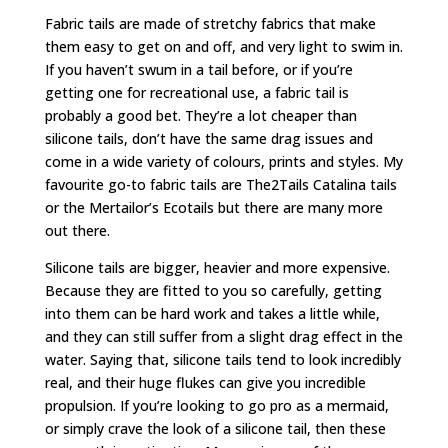
Fabric tails are made of stretchy fabrics that make
them easy to get on and off, and very light to swim in.
If you haven’t swum in a tail before, or if you’re
getting one for recreational use, a fabric tail is
probably a good bet. They’re a lot cheaper than
silicone tails, don’t have the same drag issues and
come in a wide variety of colours, prints and styles. My
favourite go-to fabric tails are The2Tails Catalina tails
or the Mertailor’s Ecotails but there are many more
out there.
Silicone tails are bigger, heavier and more expensive.
Because they are fitted to you so carefully, getting
into them can be hard work and takes a little while,
and they can still suffer from a slight drag effect in the
water. Saying that, silicone tails tend to look incredibly
real, and their huge flukes can give you incredible
propulsion. If you’re looking to go pro as a mermaid,
or simply crave the look of a silicone tail, then these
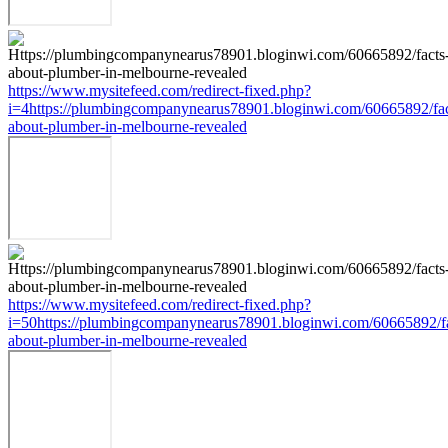
https://www.mysitefeed.com/redirect-fixed.php?
i=4https://plumbingcompanynearus78901.bloginwi.com/60665892/fac
about-plumber-in-melbourne-revealed
https://www.mysitefeed.com/redirect-fixed.php?
i=50https://plumbingcompanynearus78901.bloginwi.com/60665892/fa
about-plumber-in-melbourne-revealed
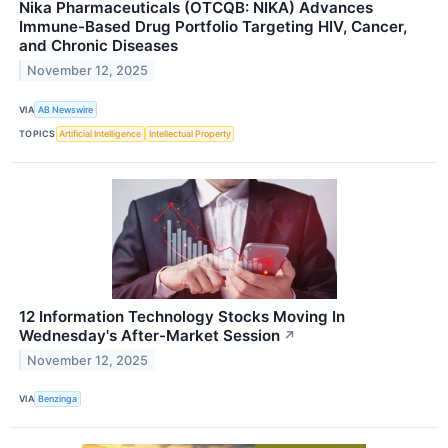
Nika Pharmaceuticals (OTCQB: NIKA) Advances
Immune-Based Drug Portfolio Targeting HIV, Cancer,
and Chronic Diseases
November 12, 2025
VIA
AB Newswire
TOPICS
Artificial Intelligence
Intellectual Property
12 Information Technology Stocks Moving In
Wednesday's After-Market Session
↗
November 12, 2025
VIA
Benzinga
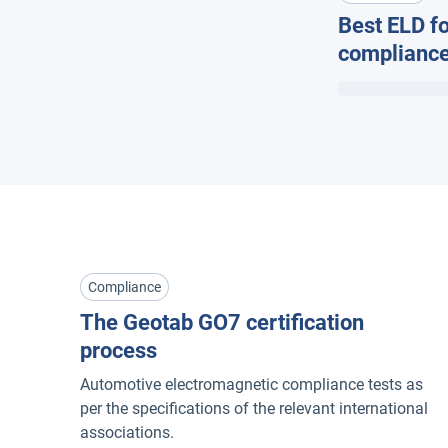
Best ELD fo
compliance
Compliance
The Geotab GO7 certification
process
Automotive electromagnetic compliance tests as
per the specifications of the relevant international
associations.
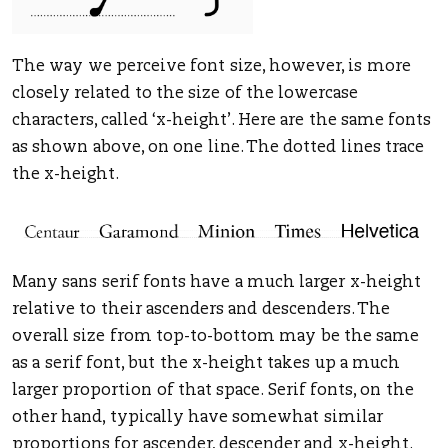
The way we perceive font size, however, is more
closely related to the size of the lowercase
characters, called ‘x-height’. Here are the same fonts
as shown above, on one line. The dotted lines trace
the x-height.
Many sans serif fonts have a much larger x-height
relative to their ascenders and descenders. The
overall size from top-to-bottom may be the same
as a serif font, but the x-height takes up a much
larger proportion of that space. Serif fonts, on the
other hand, typically have somewhat similar
proportions for ascender, descender and x-height.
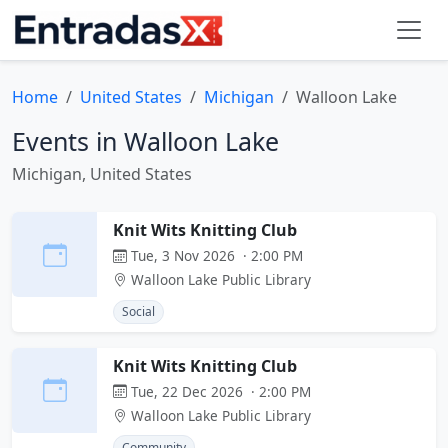
Home
United States
Michigan
Walloon Lake
Events in Walloon Lake
Michigan, United States
Knit Wits Knitting Club
Tue, 3 Nov 2026 · 2:00 PM
Walloon Lake Public Library
Social
Knit Wits Knitting Club
Tue, 22 Dec 2026 · 2:00 PM
Walloon Lake Public Library
Community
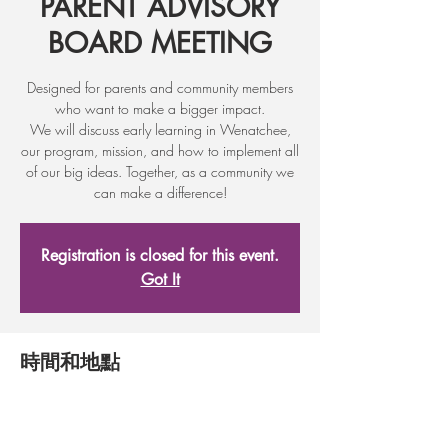
PARENT ADVISORY
BOARD MEETING​
Designed for parents and community members
who want to make a bigger impact.
We will discuss early learning in Wenatchee,
our program, mission, and how to implement all
of our big ideas. Together, as a community we
can make a difference!
Registration is closed for this event.
Got It
時間和地點
2017年8月30日 17:30
Adult Learning Center, 17 First St, Wenatchee,
WA 98801, USA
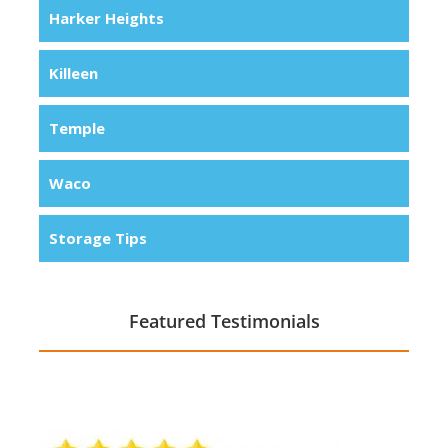
Harker Heights
Killeen
Temple
Waco
Storage Tips
Featured Testimonials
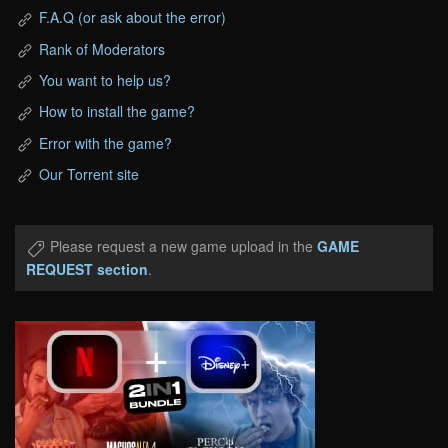
F.A.Q (or ask about the error)
Rank of Moderators
You want to help us?
How to install the game?
Error with the game?
Our Torrent site
Please request a new game upload in the
GAME
REQUEST section
.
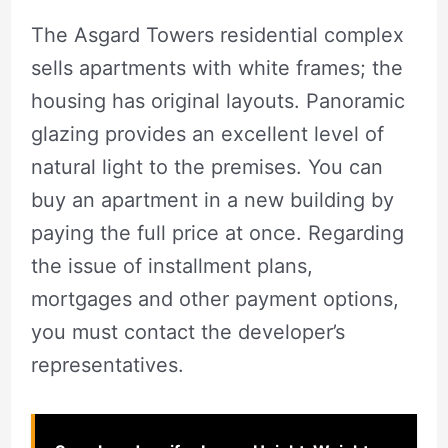
The Asgard Towers residential complex
sells apartments with white frames; the
housing has original layouts. Panoramic
glazing provides an excellent level of
natural light to the premises. You can
buy an apartment in a new building by
paying the full price at once. Regarding
the issue of installment plans,
mortgages and other payment options,
you must contact the developer’s
representatives.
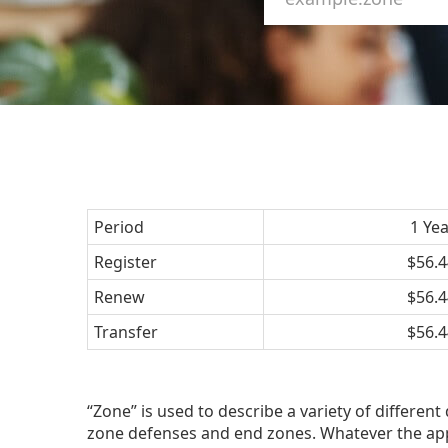
Period
1 Ye
Register
$56.4
Renew
$56.4
Transfer
$56.4
“Zone” is used to describe a variety of different
zone defenses and end zones. Whatever the app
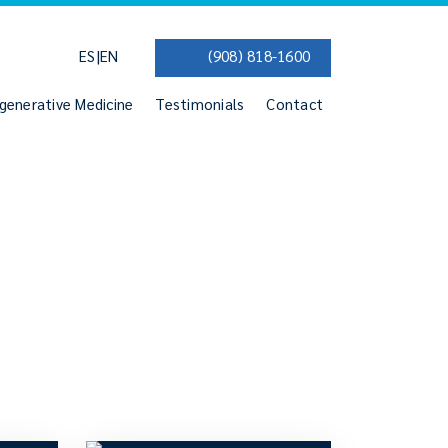
|
ES
EN
(908) 818-1600
generative Medicine
Testimonials
Contact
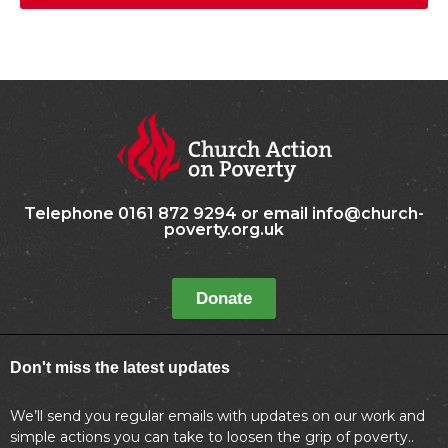
Telephone 0161 872 9294 or email info@church-
poverty.org.uk
Donate
Don't miss the latest updates
We’ll send you regular emails with updates on our work and
simple actions you can take to loosen the grip of poverty..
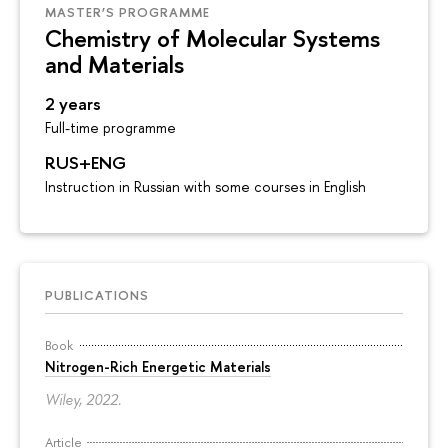
MASTER’S PROGRAMME
Chemistry of Molecular Systems
and Materials
2 years
Full-time programme
RUS+ENG
Instruction in Russian with some courses in English
PUBLICATIONS
Book
Nitrogen-Rich Energetic Materials
Wiley, 2022.
Article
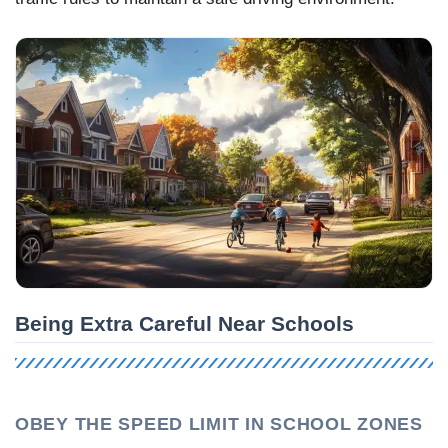
Being Extra Careful Near Schools
OBEY THE SPEED LIMIT IN SCHOOL ZONES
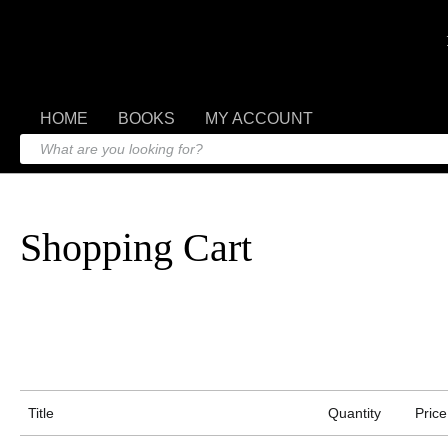
HOME
BOOKS
MY ACCOUNT
Shopping Cart
Title
Quantity
Price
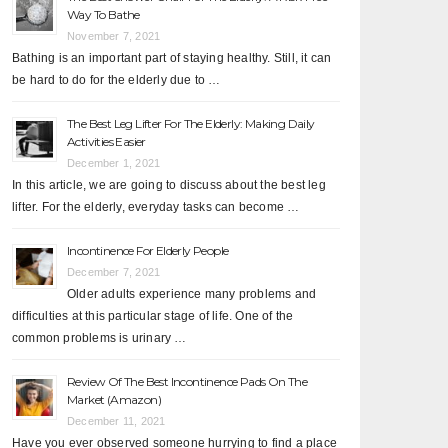
Way To Bathe
November 7, 2021
Bathing is an important part of staying healthy. Still, it can
be hard to do for the elderly due to …
The Best Leg Lifter For The Elderly: Making Daily
Activities Easier
December 1, 2021
In this article, we are going to discuss about the best leg
lifter. For the elderly, everyday tasks can become …
Incontinence For Elderly People
December 7, 2021
Older adults experience many problems and
difficulties at this particular stage of life. One of the
common problems is urinary …
Review Of The Best Incontinence Pads On The
Market (Amazon)
December 11, 2021
Have you ever observed someone hurrying to find a place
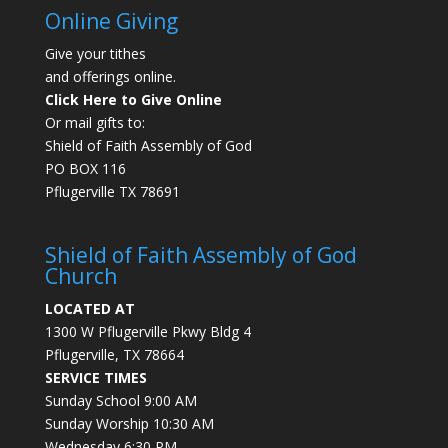
Online Giving
Give your tithes
and offerings online.
Click Here to Give Online
Or mail gifts to:
Shield of Faith Assembly of God
PO BOX 116
Pflugerville TX 78691
Shield of Faith Assembly of God
Church
LOCATED AT
1300 W Pflugerville Pkwy Bldg 4
Pflugerville, TX 78664
SERVICE TIMES
Sunday School 9:00 AM
Sunday Worship 10:30 AM
Wednesday 6:30 PM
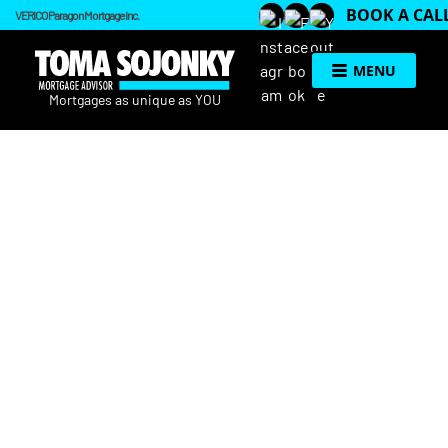
BOOK A CAL
VERICO Paragon Mortgage Inc.
MENU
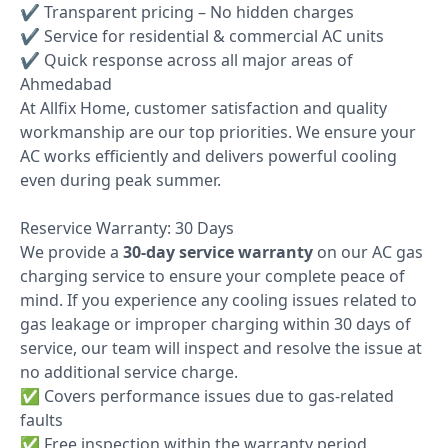
✔ Transparent pricing – No hidden charges
✔ Service for residential & commercial AC units
✔ Quick response across all major areas of
Ahmedabad
At Allfix Home, customer satisfaction and quality
workmanship are our top priorities. We ensure your
AC works efficiently and delivers powerful cooling
even during peak summer.
Reservice Warranty: 30 Days
We provide a
30-day service warranty
on our AC gas
charging service to ensure your complete peace of
mind. If you experience any cooling issues related to
gas leakage or improper charging within 30 days of
service, our team will inspect and resolve the issue at
no additional service charge.
✅ Covers performance issues due to gas-related
faults
✅ Free inspection within the warranty period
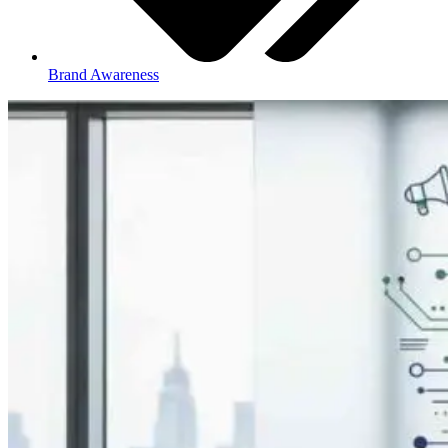
Brand Awareness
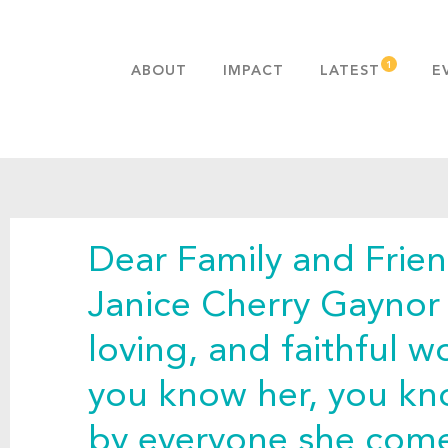
ABOUT
IMPACT
LATEST
E
MISSION & VALUES
OUR ADVANTAGE
HISTORY
TEAM
Dear Family and Frien
PUBLICATIONS
FAQS
Janice Cherry Gaynor 
loving, and faithful 
you know her, you kno
by everyone she comes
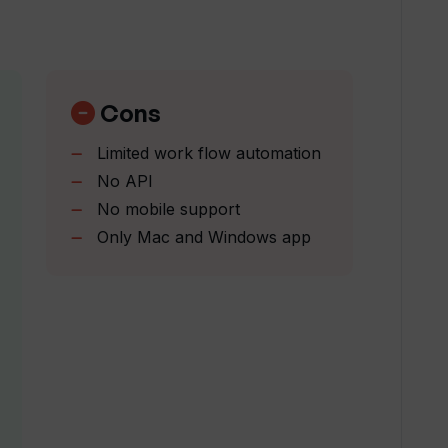
nsider this your sign to go for it! It's an
rTranscribe's transcription service?
a resounding 5 stars from me.
” -Reynard
. Very easy to use and so handy to have
erent from other transcription tools?
illiant!” Gino B.
Cons
Limited work flow automation
Transcribe suggest based on my podcast
No API
No mobile support
Only Mac and Windows app
erate LinkedIn and Twitter posts?
e trial?
red by WhisperTranscribe?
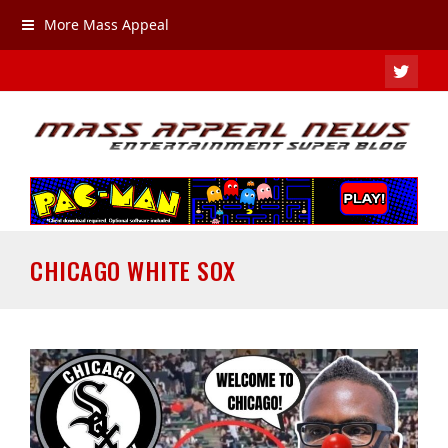
More Mass Appeal
TWIT
CHICAGO WHITE SOX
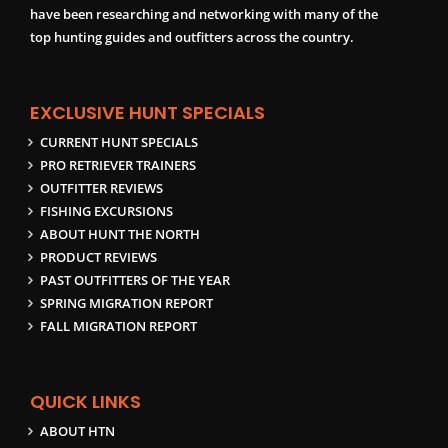
have been researching and networking with many of the
top hunting guides and outfitters across the country.
EXCLUSIVE HUNT SPECIALS
CURRENT HUNT SPECIALS
PRO RETRIEVER TRAINERS
OUTFITTER REVIEWS
FISHING EXCURSIONS
ABOUT HUNT THE NORTH
PRODUCT REVIEWS
PAST OUTFITTERS OF THE YEAR
SPRING MIGRATION REPORT
FALL MIGRATION REPORT
QUICK LINKS
ABOUT HTN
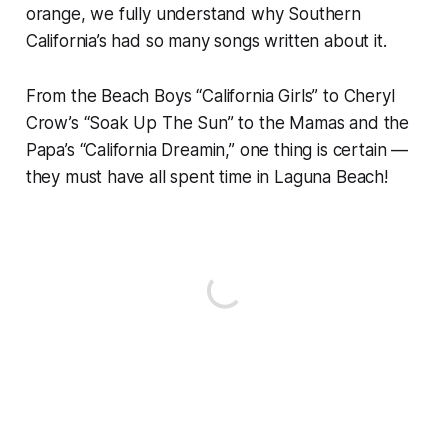
orange, we fully understand why Southern
California’s had so many songs written about it.
From the Beach Boys “California Girls” to Cheryl
Crow’s “Soak Up The Sun” to the Mamas and the
Papa’s “California Dreamin,” one thing is certain —
they must have all spent time in Laguna Beach!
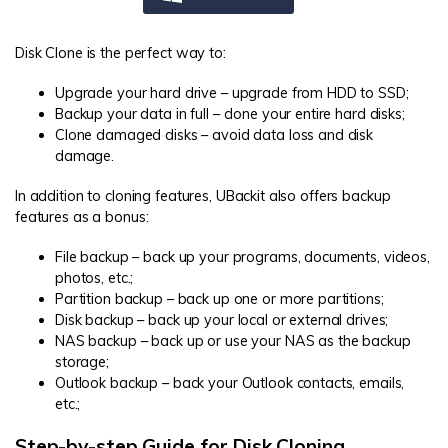
Disk Clone is the perfect way to:
Upgrade your hard drive – upgrade from HDD to SSD;
Backup your data in full – clone your entire hard disks;
Clone damaged disks – avoid data loss and disk
damage.
In addition to cloning features, UBackit also offers backup
features as a bonus:
File backup – back up your programs, documents, videos,
photos, etc.;
Partition backup – back up one or more partitions;
Disk backup – back up your local or external drives;
NAS backup – back up or use your NAS as the backup
storage;
Outlook backup – back your Outlook contacts, emails,
etc.;
Step-by-step Guide for Disk Cloning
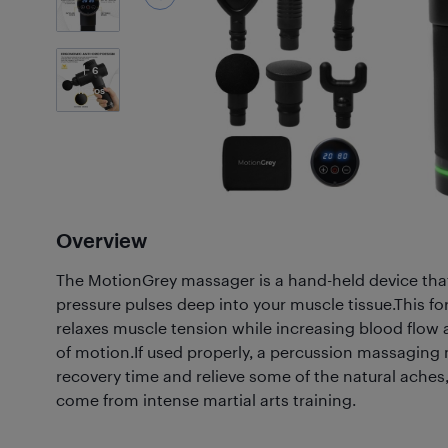
6
Photos
Overview
The MotionGrey massager is a hand-held device th
pressure pulses deep into your muscle tissue.This f
relaxes muscle tension while increasing blood flow
of motion.If used properly, a percussion massaging
recovery time and relieve some of the natural aches,
come from intense martial arts training.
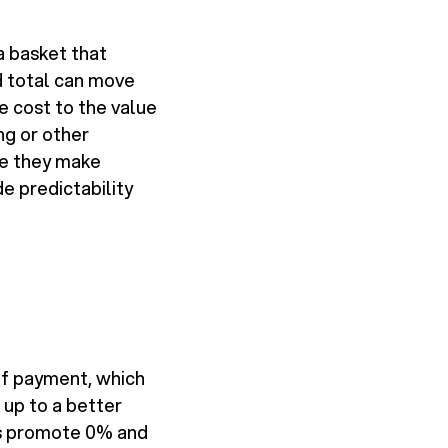
a basket that
d total can move
e cost to the value
ng or other
se they make
e predictability
ff payment, which
 up to a better
rs promote 0% and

=-=-=

Activity.
For the string "REVIEWS", show each line of the entries above where it occurs.

Task output.
OUTFITTER REVIEWS
PRODUCT REVIEWS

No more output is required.